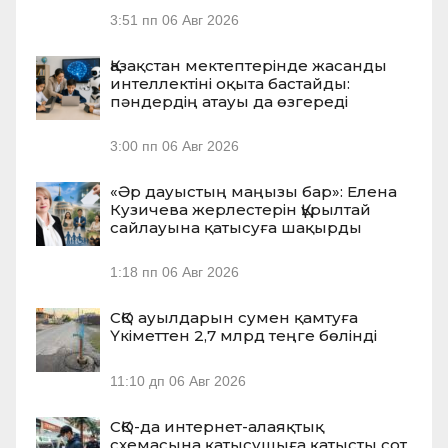
3:51 пп
06 Авг 2026
Қазақстан мектептерінде жасанды
интеллектіні оқыта бастайды:
пәндердің атауы да өзгереді
3:00 пп
06 Авг 2026
«Әр дауыстың маңызы бар»: Елена
Кузичева жерлестерін Құрылтай
сайлауына қатысуға шақырды
1:18 пп
06 Авг 2026
СҚО ауылдарын сумен қамтуға
Үкіметтен 2,7 млрд теңге бөлінді
11:10 дп
06 Авг 2026
СҚО-да интернет-алаяқтық
схемасына қатысушыға қатысты сот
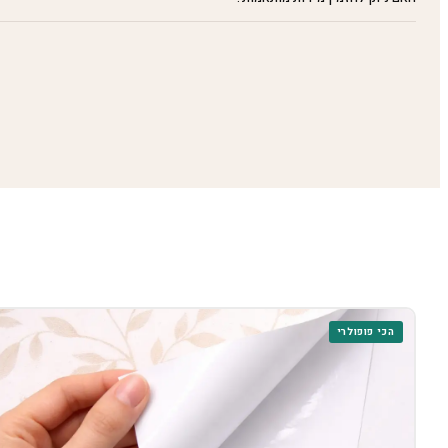
הכי פופולרי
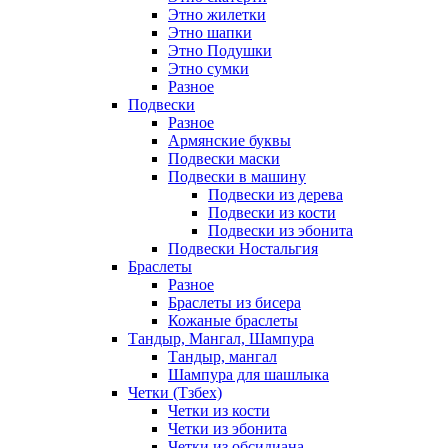
Этно жилетки
Этно шапки
Этно Подушки
Этно сумки
Разное
Подвески
Разное
Армянские буквы
Подвески маски
Подвески в машину
Подвески из дерева
Подвески из кости
Подвески из эбонита
Подвески Ностальгия
Браслеты
Разное
Браслеты из бисера
Кожаные браслеты
Тандыр, Мангал, Шампура
Тандыр, мангал
Шампура для шашлыка
Четки (Тзбех)
Четки из кости
Четки из эбонита
Четки из обсидиана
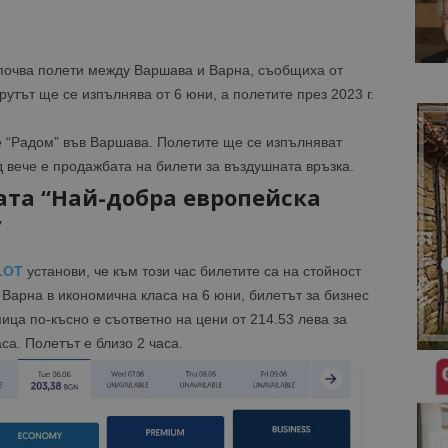
очва полети между Варшава и Варна, съобщиха от
утът ще се изпълнява от 6 юни, а полетите през 2023 г.
 “Радом” във Варшава. Полетите ще се изпълняват
д вече е продажбата на билети за въздушната връзка.
ата “Най-добра европейска
”
LOT
установи, че към този час билетите са на стойност
 Варна в икономична класа на 6 юни, билетът за бизнес
ица по-късно е съответно на цени от 214.53 лева за
са. Полетът е близо 2 часа.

· · · ·

• _TASK BRIEF_
Return every line from the rows above that contains the string "эбонита", copied unchanged.

• _RESPONSE TO THIS EXERCISE_
Подвески из эбонита
Четки из эбонита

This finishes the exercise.